Возможно, к тому времени в душе его уже «сражались» за первенство «технарь» и поэт, но «технарь» позиций не сдавал: страна жила пафосом индустриализации, механизации сельского хозяйства; к тому же с газетных полос не сходили призывы крепить оборону. Пин (так «укороченно» звали его дома и в кругу друзей) посещал стрелковый кружок и даже придумал усовершенствование к пулемету «Максим», за которое получил денежную премию и благодарность от наркома обороны.
После рабфака Винтман поступил в Сельхозакадемию на факультет электрификации и механизации.
Зинаида Сагалович и Павел Винтман.
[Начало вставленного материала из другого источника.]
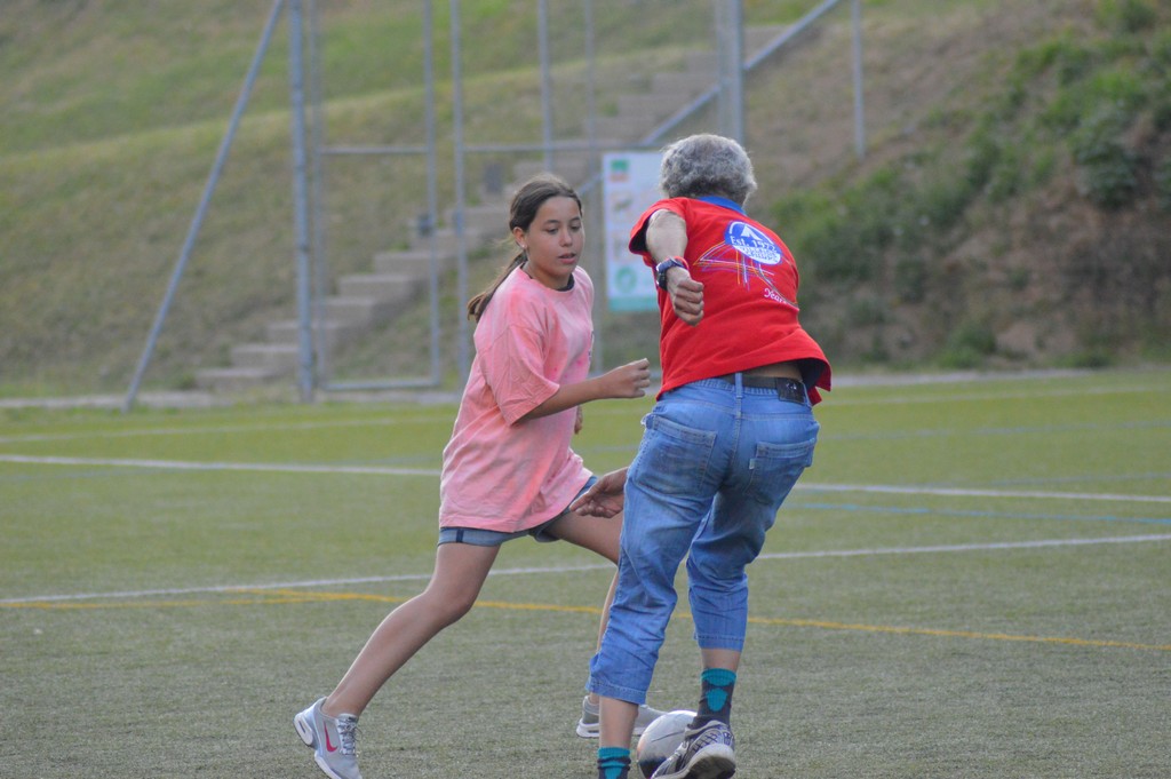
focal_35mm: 278
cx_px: 586
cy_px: 390
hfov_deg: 7.4
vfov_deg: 4.9
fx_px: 9019
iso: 3200
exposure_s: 1/2000
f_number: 4.5
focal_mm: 185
Киев, 1939 г.
Впрочем, именно здесь, в Сельхозакадемии, «технарь» милостиво «позволил» поэту подать голос: Пин стал посещать занятия студенческого литкружка и начал (а может быть, просто продолжал, но уже не таясь) писать стихи.
Эти годы — 1935–1936 — и можно считать началом его творческого пути, поэзия полностью овладела им, стала смыслом его жизни.
В 1937-м Павел переводится в Киевский университет имени Т. Г. Шевченко на русское отделение филологического факультета и с первых же дней с головой окунается в литературную жизнь, бурлившую там: литстудия (в работе которой принимал участие ряд уже «настоящих», издавших книги или, по крайней мере, печатающихся в прессе поэтов, прозаиков, критиков), литературная стенгазета (в особенности юмористический ее раздел — «Парнасский брадобрей»), просто — встречи с друзьями (до и после лекций), встречи, которые и начинались с чтения стихов и чтением стихов заканчивались; причем «запойно» читались стихи и свои и не свои. Любимыми поэтами Павла и его друзей были Багрицкий, Тихонов, Луговской, Сельвинский, из украинских — Рыльский, Сосюра.
Со мной, хоть я и осталась «технарем», Пин продолжал дружить. Более того, он ввел меня в круг своих университетских товарищей. Конечно, я и раньше много читала, любила стихи; но стоило сойтись двум-трем молодым университетским литераторам, как сам воздух вокруг пропитывался поэзией. В те незабываемые дни поэзия навсегда вошла и в мою жизнь как одна из самых насущных необходимостей.